-- Material for this task follows --
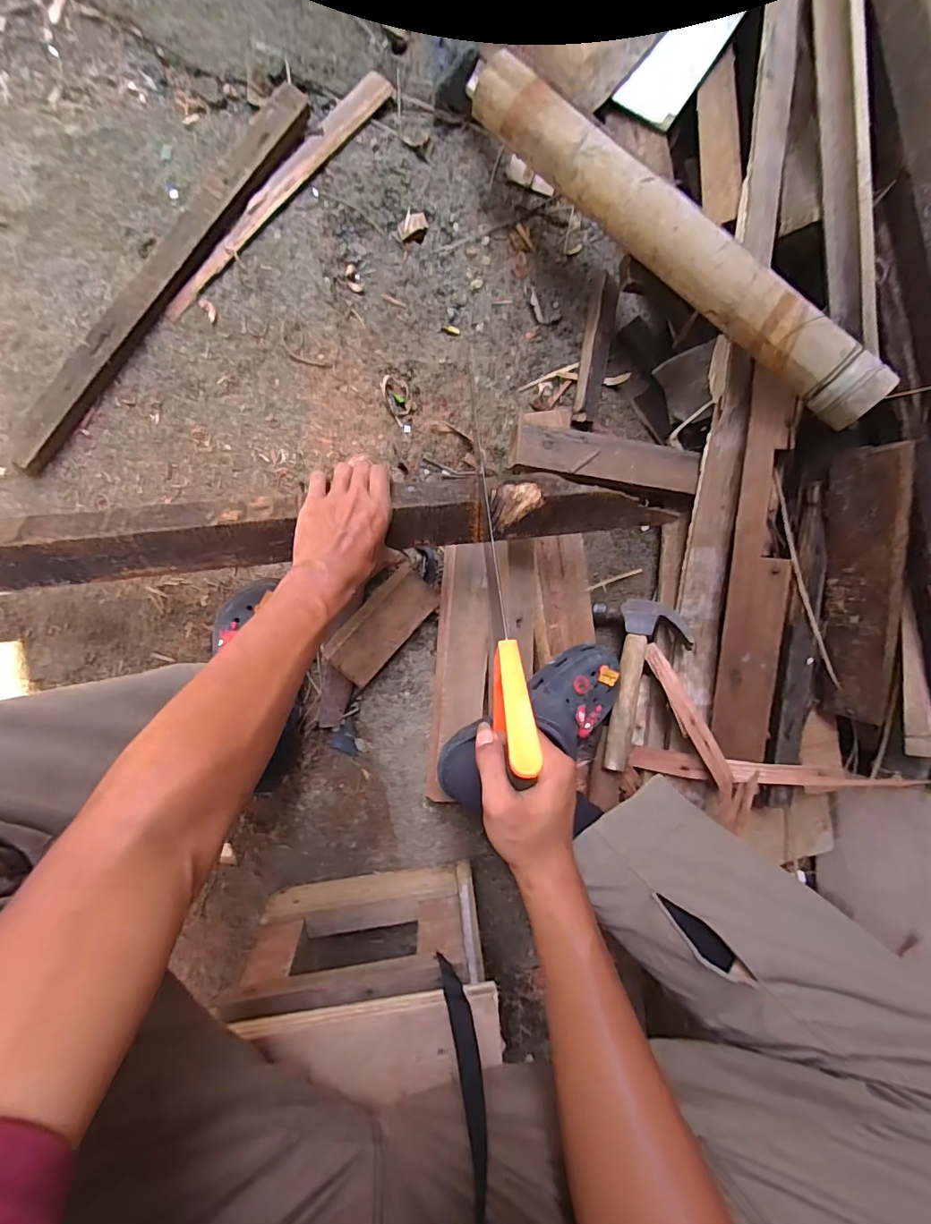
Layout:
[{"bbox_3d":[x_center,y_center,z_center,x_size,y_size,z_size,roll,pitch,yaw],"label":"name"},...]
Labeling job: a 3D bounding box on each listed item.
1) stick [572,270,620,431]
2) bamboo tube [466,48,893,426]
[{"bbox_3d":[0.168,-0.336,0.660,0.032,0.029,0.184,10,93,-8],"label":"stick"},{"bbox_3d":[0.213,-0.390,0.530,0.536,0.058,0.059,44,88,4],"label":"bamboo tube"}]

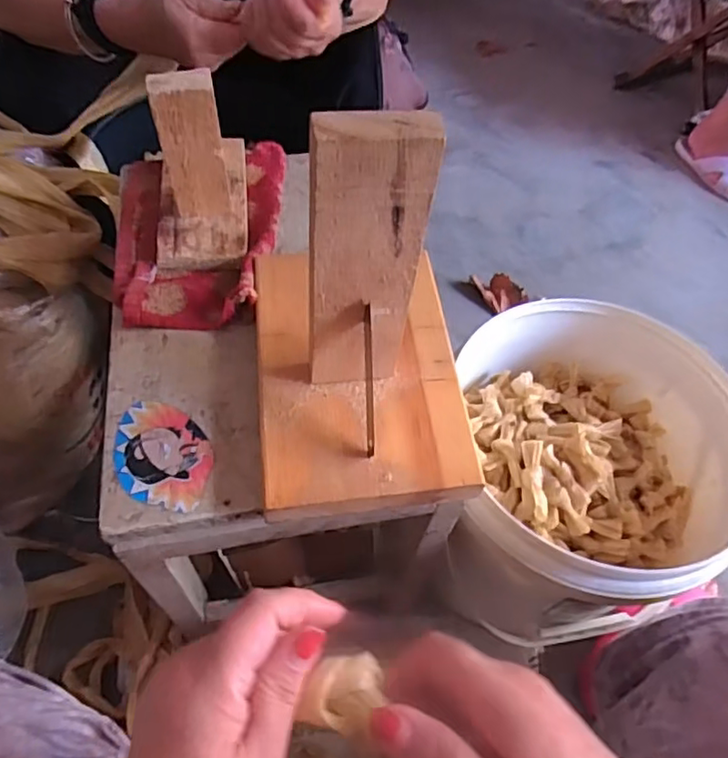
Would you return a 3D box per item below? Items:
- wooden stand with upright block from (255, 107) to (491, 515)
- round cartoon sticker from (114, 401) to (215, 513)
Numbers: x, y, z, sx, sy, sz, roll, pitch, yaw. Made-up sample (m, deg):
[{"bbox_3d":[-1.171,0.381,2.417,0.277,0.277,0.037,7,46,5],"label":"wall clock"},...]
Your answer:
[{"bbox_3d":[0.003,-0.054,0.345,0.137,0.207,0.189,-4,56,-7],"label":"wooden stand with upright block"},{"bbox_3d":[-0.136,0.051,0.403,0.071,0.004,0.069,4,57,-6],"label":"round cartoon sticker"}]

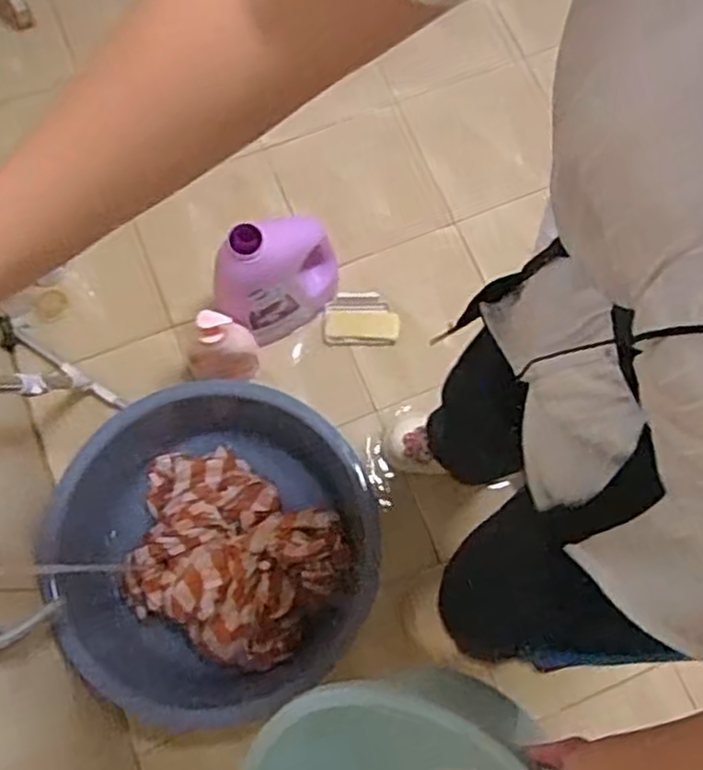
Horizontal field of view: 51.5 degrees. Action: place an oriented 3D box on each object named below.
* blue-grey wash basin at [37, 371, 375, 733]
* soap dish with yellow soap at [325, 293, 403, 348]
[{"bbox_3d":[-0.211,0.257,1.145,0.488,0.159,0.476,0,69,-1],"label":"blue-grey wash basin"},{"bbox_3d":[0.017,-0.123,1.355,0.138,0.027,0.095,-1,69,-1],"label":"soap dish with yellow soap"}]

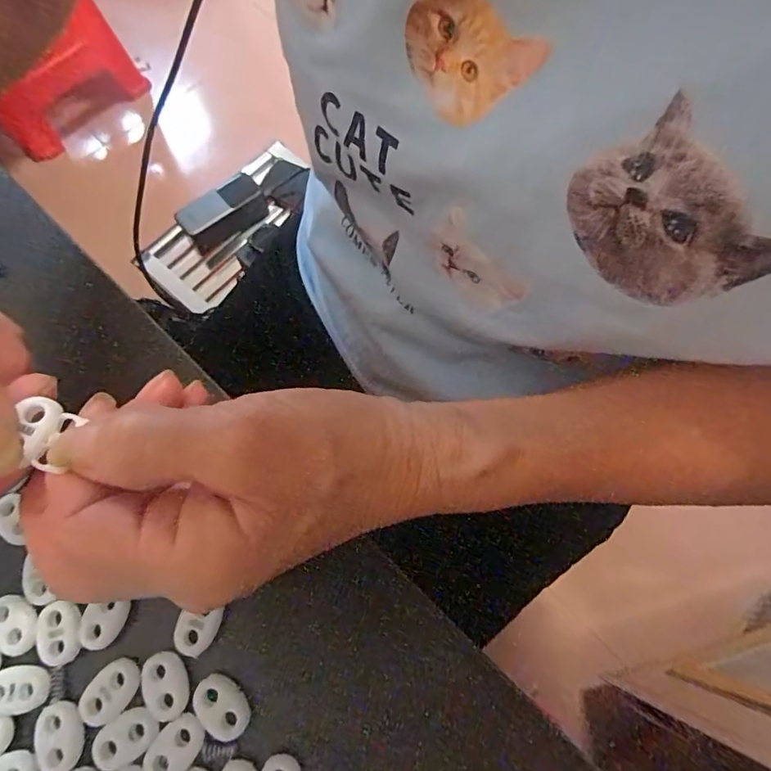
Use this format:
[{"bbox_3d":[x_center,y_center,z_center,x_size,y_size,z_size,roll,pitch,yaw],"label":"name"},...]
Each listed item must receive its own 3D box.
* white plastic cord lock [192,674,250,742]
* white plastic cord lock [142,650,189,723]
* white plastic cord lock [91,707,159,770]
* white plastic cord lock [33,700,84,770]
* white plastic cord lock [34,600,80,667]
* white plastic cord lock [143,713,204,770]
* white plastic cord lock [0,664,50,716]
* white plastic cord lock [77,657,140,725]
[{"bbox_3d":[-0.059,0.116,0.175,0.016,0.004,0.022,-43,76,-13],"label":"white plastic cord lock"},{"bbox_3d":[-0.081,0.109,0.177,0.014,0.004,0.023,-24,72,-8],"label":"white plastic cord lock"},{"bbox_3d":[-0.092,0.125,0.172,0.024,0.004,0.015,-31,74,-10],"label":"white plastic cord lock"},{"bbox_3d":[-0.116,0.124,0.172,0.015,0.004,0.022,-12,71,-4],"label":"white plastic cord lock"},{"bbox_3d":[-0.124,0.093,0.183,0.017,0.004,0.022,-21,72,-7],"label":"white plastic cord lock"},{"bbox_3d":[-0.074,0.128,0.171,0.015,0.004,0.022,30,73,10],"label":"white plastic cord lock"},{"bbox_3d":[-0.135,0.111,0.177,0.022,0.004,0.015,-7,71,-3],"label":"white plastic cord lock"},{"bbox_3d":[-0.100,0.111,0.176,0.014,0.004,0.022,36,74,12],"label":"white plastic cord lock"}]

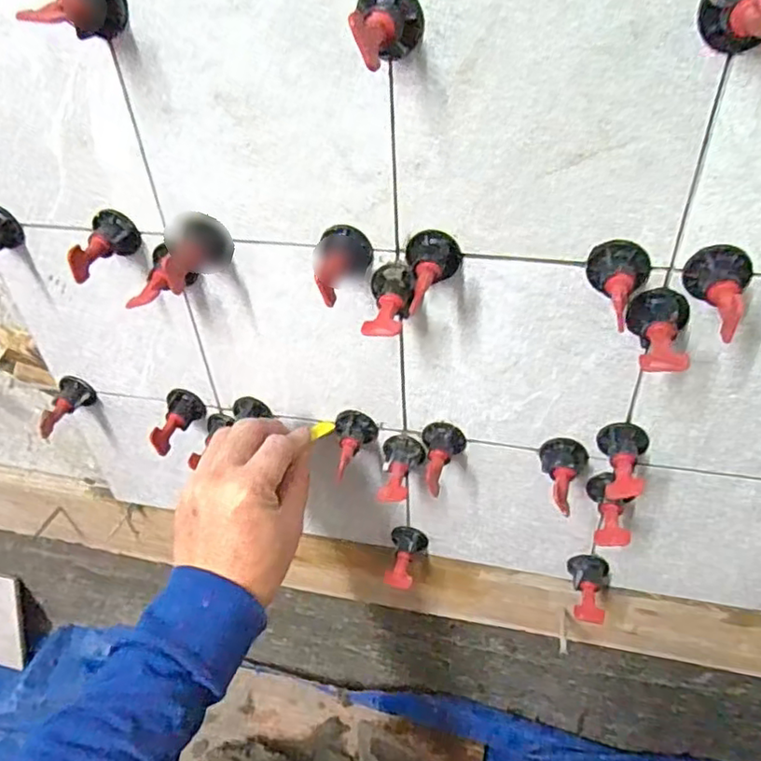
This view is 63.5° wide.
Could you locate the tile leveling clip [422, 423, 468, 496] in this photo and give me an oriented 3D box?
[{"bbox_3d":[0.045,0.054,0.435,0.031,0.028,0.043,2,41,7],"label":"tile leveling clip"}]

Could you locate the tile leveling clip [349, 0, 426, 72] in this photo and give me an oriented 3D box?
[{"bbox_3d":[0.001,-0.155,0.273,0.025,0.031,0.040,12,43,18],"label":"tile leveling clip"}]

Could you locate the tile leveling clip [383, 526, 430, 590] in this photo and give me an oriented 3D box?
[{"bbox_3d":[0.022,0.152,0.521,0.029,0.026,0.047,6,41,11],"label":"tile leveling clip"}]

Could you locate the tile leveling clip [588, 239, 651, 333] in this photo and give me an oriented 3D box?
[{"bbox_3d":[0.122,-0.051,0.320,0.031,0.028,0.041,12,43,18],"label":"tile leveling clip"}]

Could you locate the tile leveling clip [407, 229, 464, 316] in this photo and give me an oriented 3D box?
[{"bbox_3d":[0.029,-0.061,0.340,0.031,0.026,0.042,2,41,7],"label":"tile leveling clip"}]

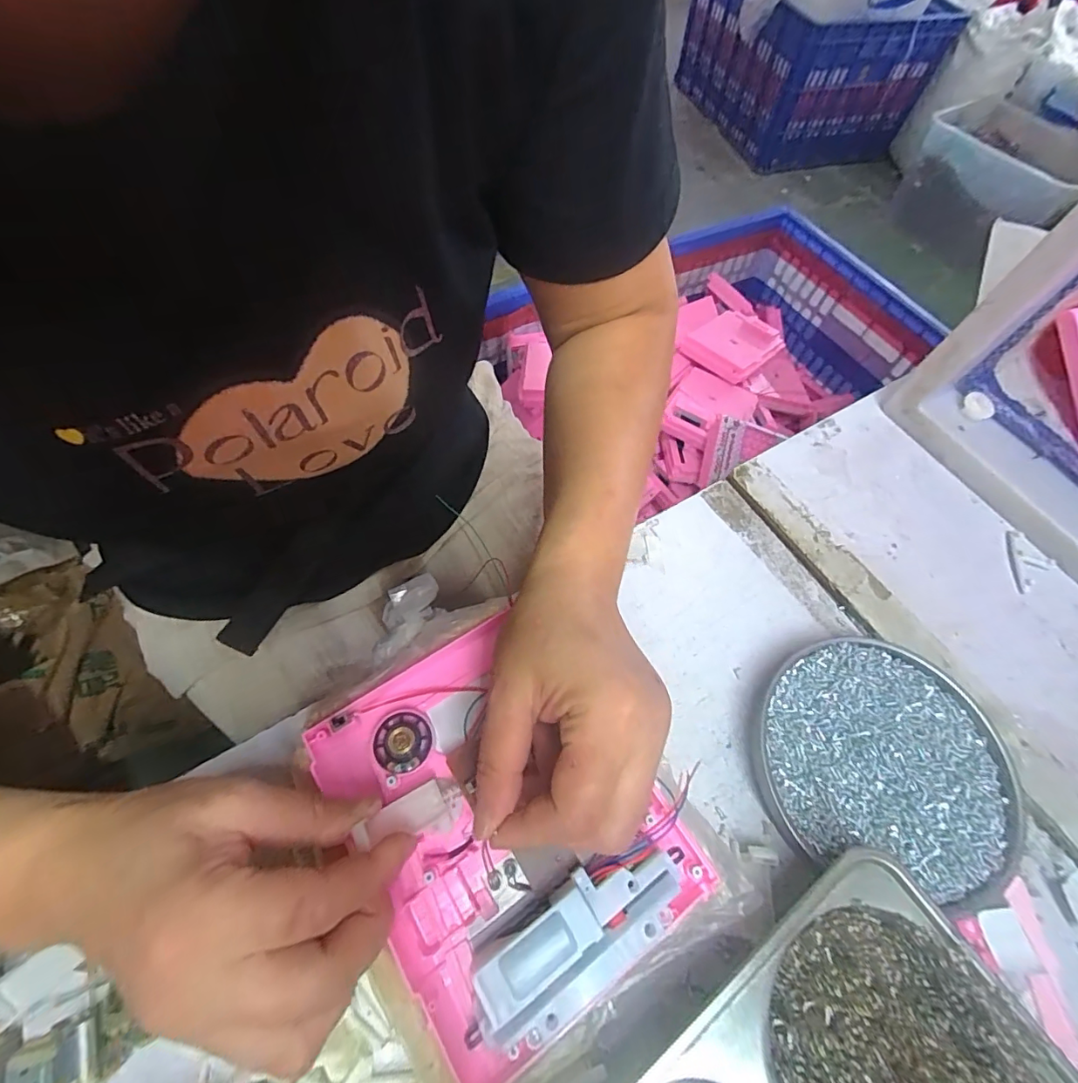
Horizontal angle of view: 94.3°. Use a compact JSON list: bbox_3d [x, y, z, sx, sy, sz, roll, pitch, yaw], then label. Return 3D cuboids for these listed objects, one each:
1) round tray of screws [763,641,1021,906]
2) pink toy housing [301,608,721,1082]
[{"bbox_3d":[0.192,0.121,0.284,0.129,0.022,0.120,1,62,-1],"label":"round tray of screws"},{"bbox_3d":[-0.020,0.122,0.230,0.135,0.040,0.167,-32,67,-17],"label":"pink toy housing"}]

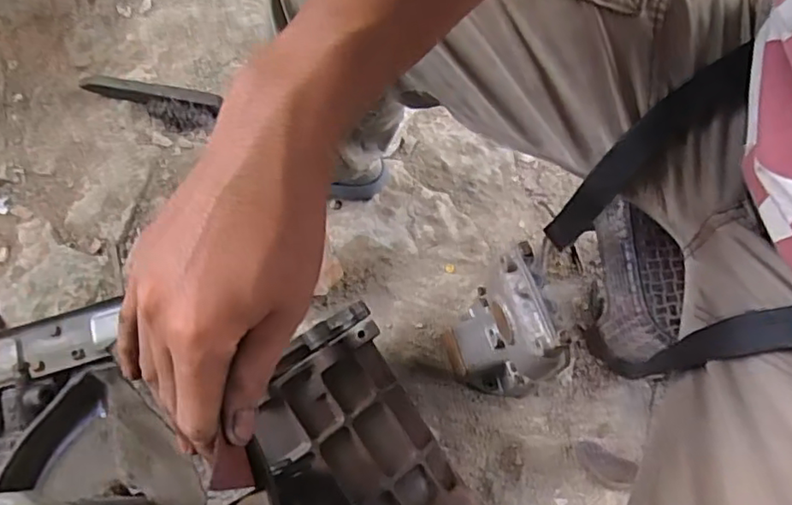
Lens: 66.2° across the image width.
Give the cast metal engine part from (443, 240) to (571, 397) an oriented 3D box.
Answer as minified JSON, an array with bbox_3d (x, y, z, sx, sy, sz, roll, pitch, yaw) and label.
-- Material for this task concluded --
What you have to do
The entries are to be written out again exactly, without their pictures.

Response
Layout:
[{"bbox_3d":[x_center,y_center,z_center,x_size,y_size,z_size,roll,pitch,yaw],"label":"name"},...]
Labeling job: a 3D bounding box on each listed item.
1) stick [572,270,620,431]
2) bamboo tube [466,48,893,426]
[{"bbox_3d":[0.168,-0.336,0.660,0.032,0.029,0.184,10,93,-8],"label":"stick"},{"bbox_3d":[0.213,-0.390,0.530,0.536,0.058,0.059,44,88,4],"label":"bamboo tube"}]

Would you return a 3D box per item below? Items:
- wooden stand with upright block from (255, 107) to (491, 515)
- round cartoon sticker from (114, 401) to (215, 513)
Numbers: x, y, z, sx, sy, sz, roll, pitch, yaw. Made-up sample (m, deg):
[{"bbox_3d":[-1.171,0.381,2.417,0.277,0.277,0.037,7,46,5],"label":"wall clock"},...]
Your answer:
[{"bbox_3d":[0.003,-0.054,0.345,0.137,0.207,0.189,-4,56,-7],"label":"wooden stand with upright block"},{"bbox_3d":[-0.136,0.051,0.403,0.071,0.004,0.069,4,57,-6],"label":"round cartoon sticker"}]

Horizontal field of view: 51.5 degrees. Action: place an oriented 3D box on each object named below.
* blue-grey wash basin at [37, 371, 375, 733]
* soap dish with yellow soap at [325, 293, 403, 348]
[{"bbox_3d":[-0.211,0.257,1.145,0.488,0.159,0.476,0,69,-1],"label":"blue-grey wash basin"},{"bbox_3d":[0.017,-0.123,1.355,0.138,0.027,0.095,-1,69,-1],"label":"soap dish with yellow soap"}]

Use this format:
[{"bbox_3d":[x_center,y_center,z_center,x_size,y_size,z_size,roll,pitch,yaw],"label":"name"},...]
Each listed item must receive its own 3D box.
* white plastic cord lock [192,674,250,742]
* white plastic cord lock [142,650,189,723]
* white plastic cord lock [91,707,159,770]
* white plastic cord lock [33,700,84,770]
* white plastic cord lock [34,600,80,667]
* white plastic cord lock [143,713,204,770]
* white plastic cord lock [0,664,50,716]
* white plastic cord lock [77,657,140,725]
[{"bbox_3d":[-0.059,0.116,0.175,0.016,0.004,0.022,-43,76,-13],"label":"white plastic cord lock"},{"bbox_3d":[-0.081,0.109,0.177,0.014,0.004,0.023,-24,72,-8],"label":"white plastic cord lock"},{"bbox_3d":[-0.092,0.125,0.172,0.024,0.004,0.015,-31,74,-10],"label":"white plastic cord lock"},{"bbox_3d":[-0.116,0.124,0.172,0.015,0.004,0.022,-12,71,-4],"label":"white plastic cord lock"},{"bbox_3d":[-0.124,0.093,0.183,0.017,0.004,0.022,-21,72,-7],"label":"white plastic cord lock"},{"bbox_3d":[-0.074,0.128,0.171,0.015,0.004,0.022,30,73,10],"label":"white plastic cord lock"},{"bbox_3d":[-0.135,0.111,0.177,0.022,0.004,0.015,-7,71,-3],"label":"white plastic cord lock"},{"bbox_3d":[-0.100,0.111,0.176,0.014,0.004,0.022,36,74,12],"label":"white plastic cord lock"}]

This view is 63.5° wide.
Could you locate the tile leveling clip [422, 423, 468, 496] in this photo and give me an oriented 3D box?
[{"bbox_3d":[0.045,0.054,0.435,0.031,0.028,0.043,2,41,7],"label":"tile leveling clip"}]

Could you locate the tile leveling clip [349, 0, 426, 72] in this photo and give me an oriented 3D box?
[{"bbox_3d":[0.001,-0.155,0.273,0.025,0.031,0.040,12,43,18],"label":"tile leveling clip"}]

Could you locate the tile leveling clip [383, 526, 430, 590] in this photo and give me an oriented 3D box?
[{"bbox_3d":[0.022,0.152,0.521,0.029,0.026,0.047,6,41,11],"label":"tile leveling clip"}]

Could you locate the tile leveling clip [588, 239, 651, 333] in this photo and give me an oriented 3D box?
[{"bbox_3d":[0.122,-0.051,0.320,0.031,0.028,0.041,12,43,18],"label":"tile leveling clip"}]

Could you locate the tile leveling clip [407, 229, 464, 316] in this photo and give me an oriented 3D box?
[{"bbox_3d":[0.029,-0.061,0.340,0.031,0.026,0.042,2,41,7],"label":"tile leveling clip"}]

Horizontal angle of view: 94.3°. Use a compact JSON list: bbox_3d [x, y, z, sx, sy, sz, roll, pitch, yaw], then label. Return 3D cuboids for these listed objects, one each:
1) round tray of screws [763,641,1021,906]
2) pink toy housing [301,608,721,1082]
[{"bbox_3d":[0.192,0.121,0.284,0.129,0.022,0.120,1,62,-1],"label":"round tray of screws"},{"bbox_3d":[-0.020,0.122,0.230,0.135,0.040,0.167,-32,67,-17],"label":"pink toy housing"}]

Lens: 66.2° across the image width.
Give the cast metal engine part from (443, 240) to (571, 397) an oriented 3D box.
Answer as minified JSON, an array with bbox_3d (x, y, z, sx, sy, sz, roll, pitch, yaw) and label.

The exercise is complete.